Cefamax is designed to treat mild-to-moderate infections caused by susceptible microorganisms, specifically in the following conditions:

• Acute Bacterial Exacerbations of Chronic Bronchitis: Effective against Haemophilus influenzae (including beta-lactamase producing strains), Moraxella catarrhalis (including beta-lactamase producing strains), and penicillin-susceptible strains of Streptococcus pneumoniae.
• Acute Bacterial Otitis Media: Targeting infections due to Haemophilus influenzae, Moraxella catarrhalis, and Streptococcus pyogenes.
• Pharyngitis and Tonsillitis: Primarily caused by Streptococcus pyogenes.

Pharmacology

Ceftibuten, the active component of Cefamax, is a semi-synthetic cephalosporin antibiotic formulated for oral use. It exerts its bactericidal effects by binding to essential proteins in the bacterial cell wall, inhibiting cell wall synthesis.

Dosage & Administration

Otitis Media:

• Adults: 400 mg orally once daily for 10 days
• Pediatrics (>6 months): 9 mg/kg/day (maximum 400 mg) for 10 days

Tonsillitis/Pharyngitis:

• Adults: 400 mg orally once daily for 10 days
• Pediatrics (>6 months): 9 mg/kg/day (maximum 400 mg) for 10 days

Bronchitis:

• Adults: 400 mg orally once daily for 10 days
• Pediatrics (>12 years): 400 mg orally once daily for 10 days

Cystitis:

• Adults: 400 mg orally once daily for 7 days
• Pediatrics (>12 years): 400 mg orally once daily for 7 days

Pneumonia:

• Adults: 200 mg orally every 12 hours for 7 to 14 days
• Pediatrics (>12 years): 200 mg orally every 12 hours for 7 to 14 days

Sinusitis:

• Adults: 400 mg orally once daily for 10 to 14 days
• Pediatrics (>12 years): 400 mg orally once daily for 10 to 14 days

Urinary Tract Infection:

• Adults: 400 mg orally once daily for 10 days
• Pediatrics (>6 months): 9 mg/kg/day (maximum 400 mg) for 10 days

Always follow your doctor’s advice when taking medication.

Interactions

Theophylline and antacids do not affect the pharmacokinetics of Cefamax, while ranitidine increases its Cmax and AUC.

Contraindications

Ceftibuten is not recommended for patients with a known allergy to cephalosporin antibiotics.

Side Effects

Common side effects may include nausea, headache, diarrhea, dyspepsia, dizziness, abdominal pain, and vomiting.

Pregnancy & Lactation

Ceftibuten is classified as Pregnancy Category B. Controlled studies in pregnant women are lacking, so it should be used only if the benefits outweigh the risks. The excretion of Ceftibuten in breast milk is unknown, so caution is advised during breastfeeding.

Precautions & Warnings

Prolonged use of broad-spectrum antibiotics like Cefamax may lead to the development of resistant organisms. Close monitoring of the patient is crucial. Dose adjustments may be necessary for patients with renal impairment, and caution should be exercised in individuals with a history of gastrointestinal disorders, particularly colitis.
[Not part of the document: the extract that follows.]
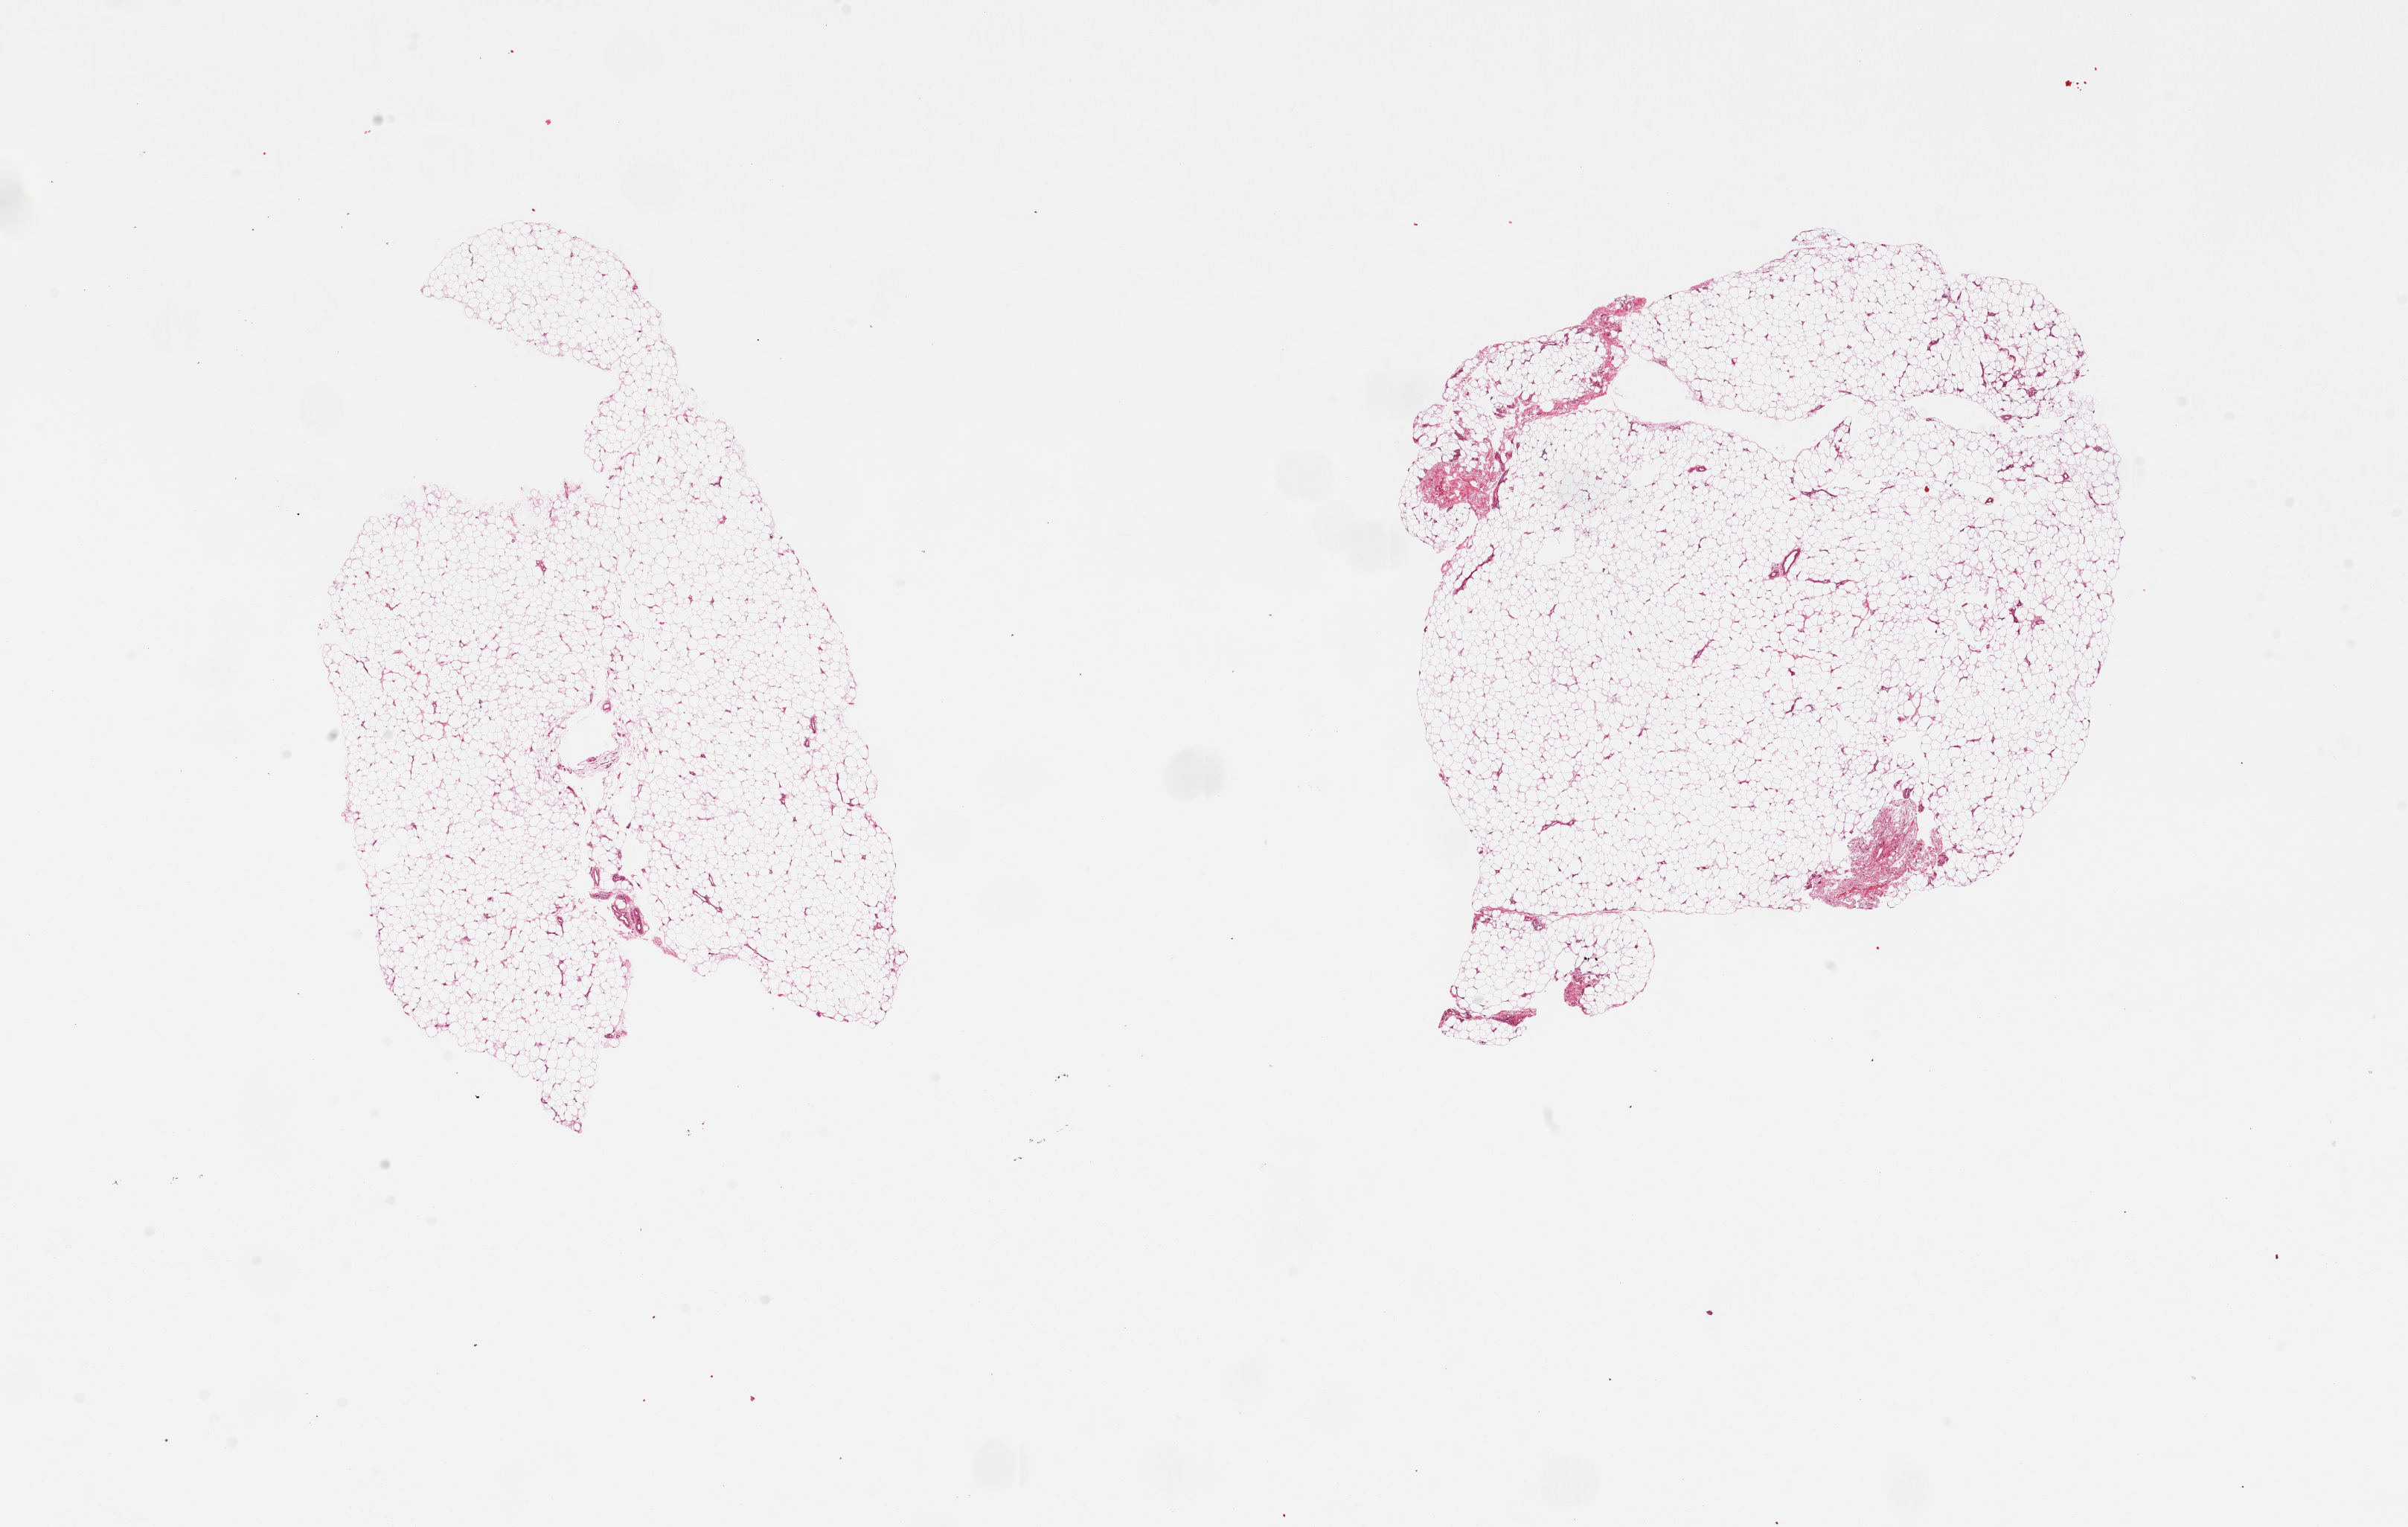
Hematoxylin and eosin (H&E) whole-slide image — shown as a low-resolution overview of the whole scanned area (about 25.6 x 16.2 mm), PAXgene-fixed paraffin-embedded (PFPE) section, section of adipose tissue (target tissue), tissue donor sample. Donor sex: female.
Reviewer comment on this tissue sample: 2 pieces.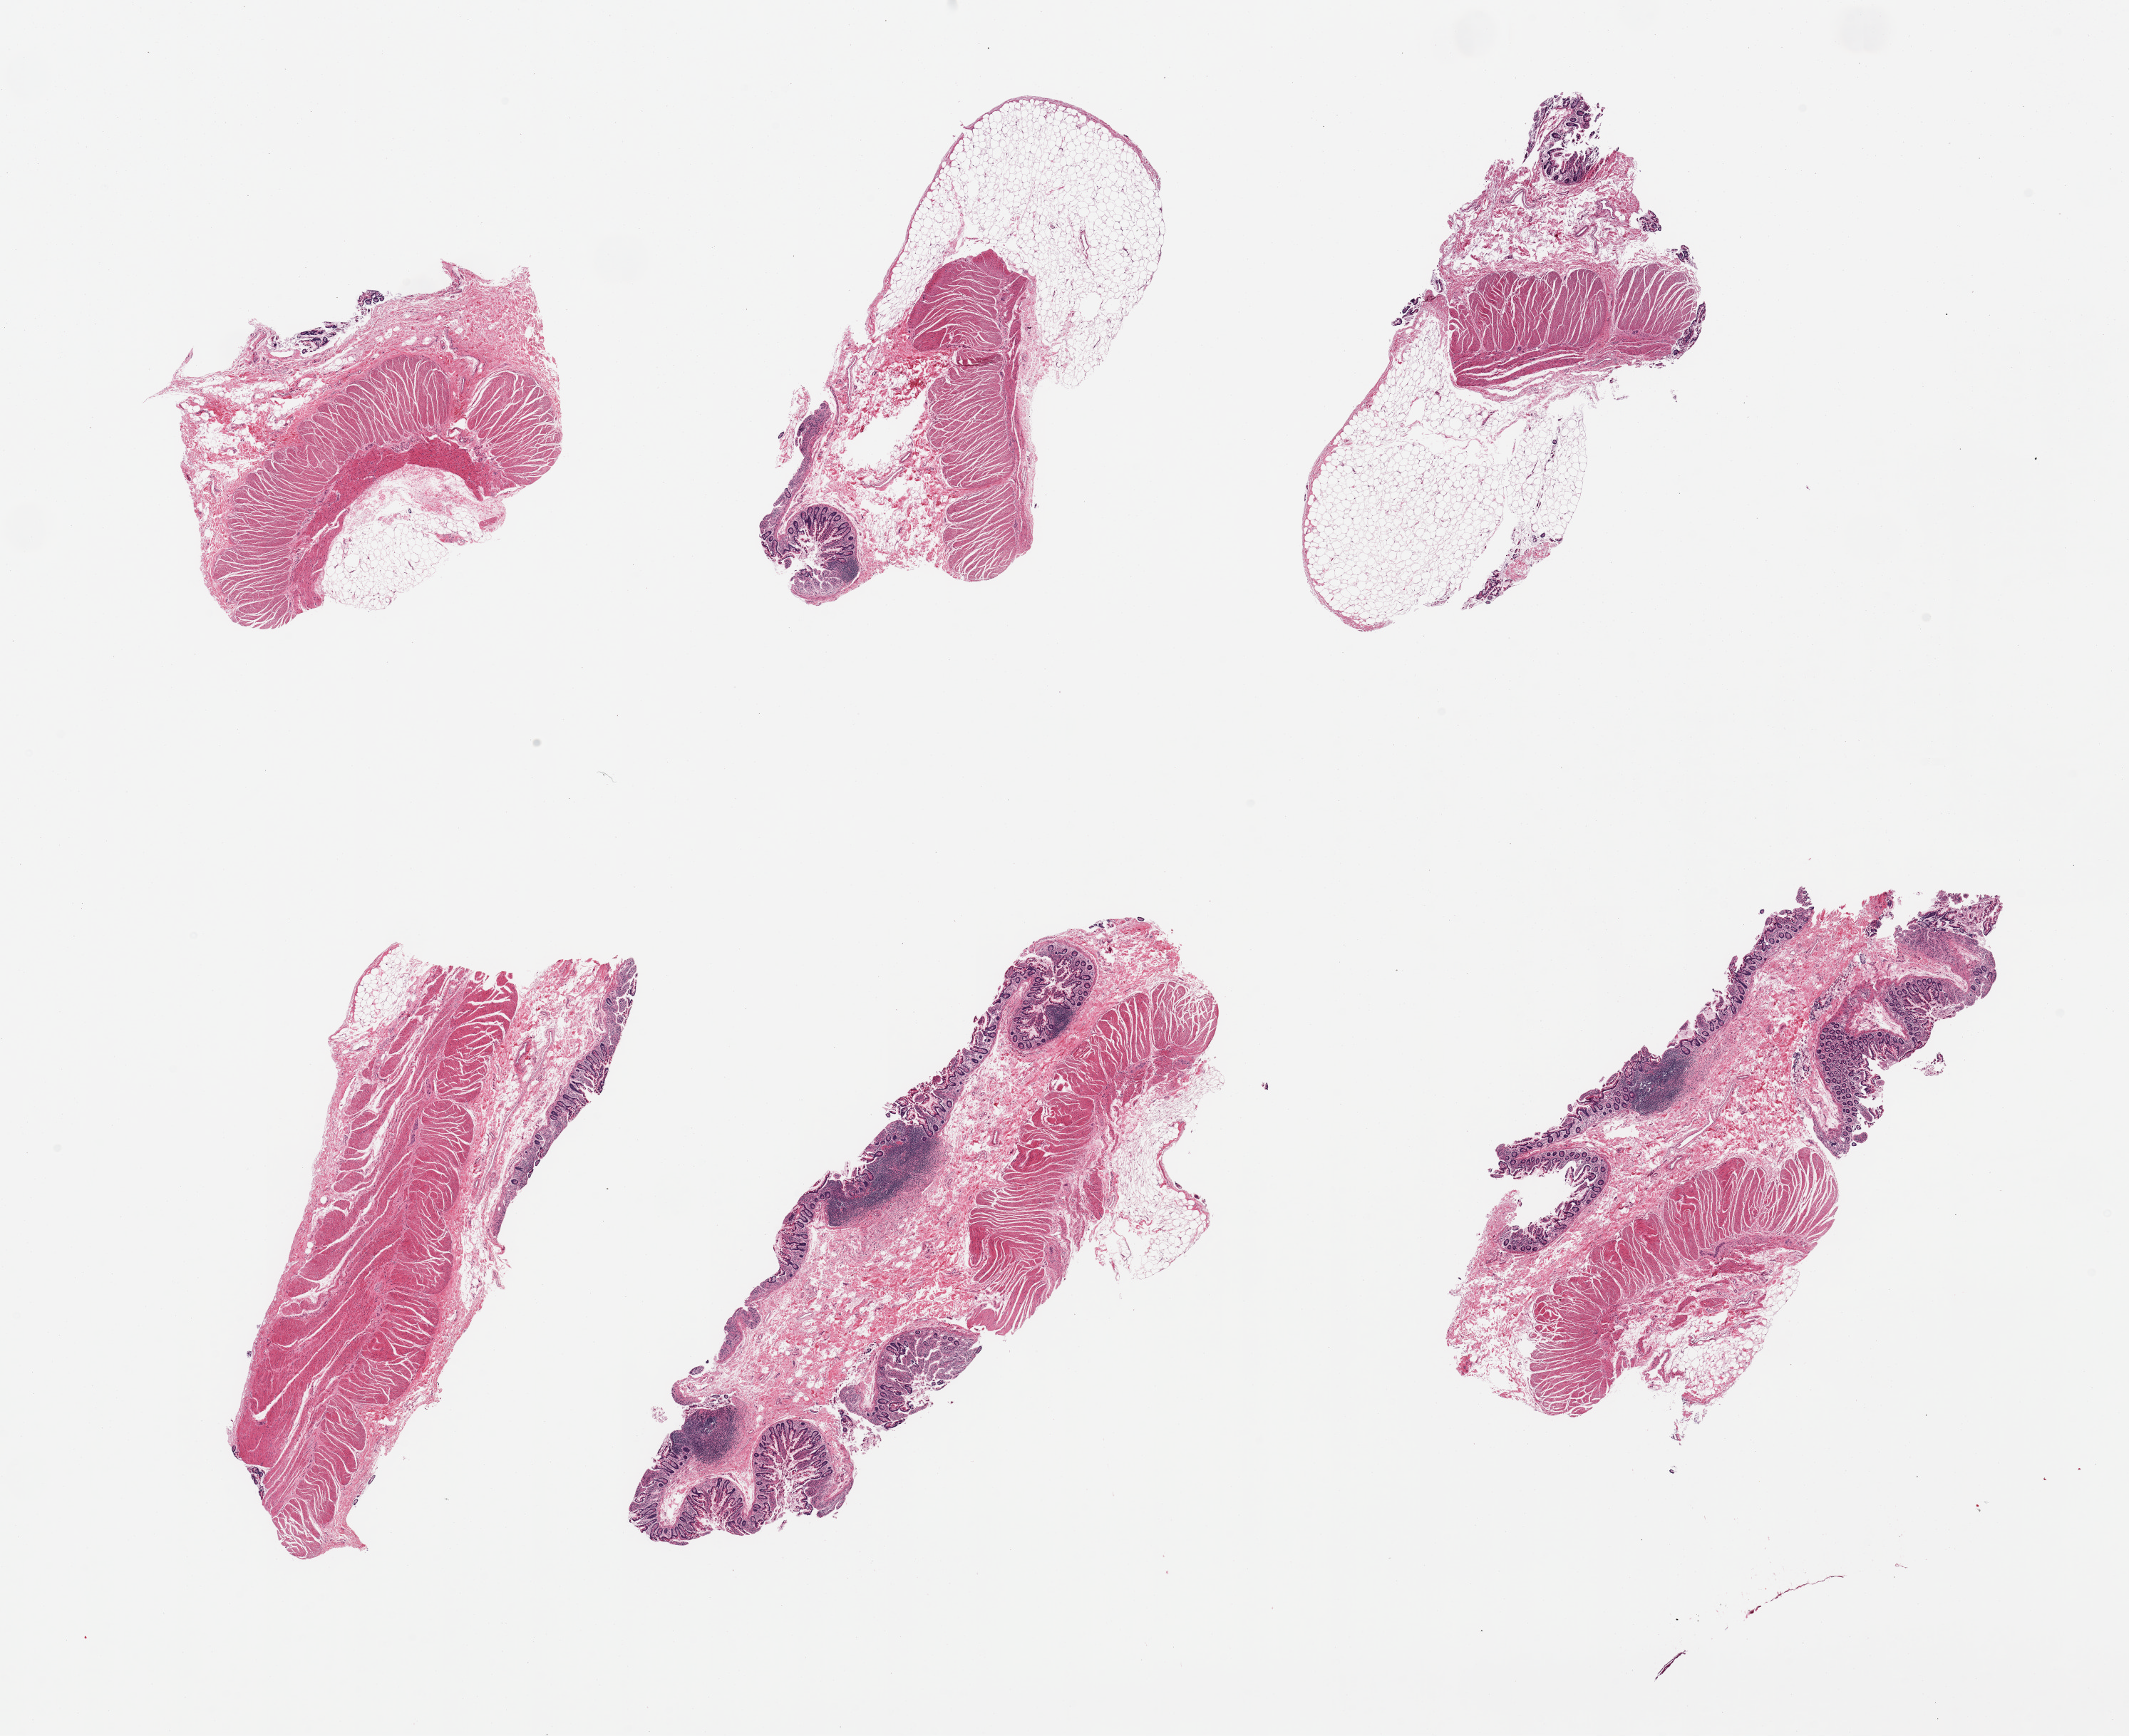
Haematoxylin and eosin whole-slide image, brightfield, a low-resolution overview of the entire scanned area, about 23.6 x 19.3 mm.
Specimen: PAXgene-fixed, paraffin-embedded tissue; target tissue: ileum; donor tissue sample.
Use in Special Populations

Renal Impairment:

• CrCl 5 to 29 ml/min: 2.25 mg/kg or 100 mg orally once daily
• CrCl 30 to 49 ml/min: 4.5 mg/kg or 200 mg orally once daily

Hepatic Impairment: No dose adjustment is needed.

Therapeutic Class

Third-generation cephalosporins.

Reconstitution

• The small bottle contains purified water; the large bottle contains granules.
• Pour the purified water completely into the large bottle.
• Secure the cap and shake for at least one minute.
• Use a measuring cup or dropper for the reconstituted suspension.

The prepared suspension should be consumed within 14 days if stored in the refrigerator. Shake well before each use.

Storage Conditions

Store below 25°C, away from light and moisture. After reconstitution, the suspension can be used for 14 days when stored at 2° to 8°C. Keep out of reach of children.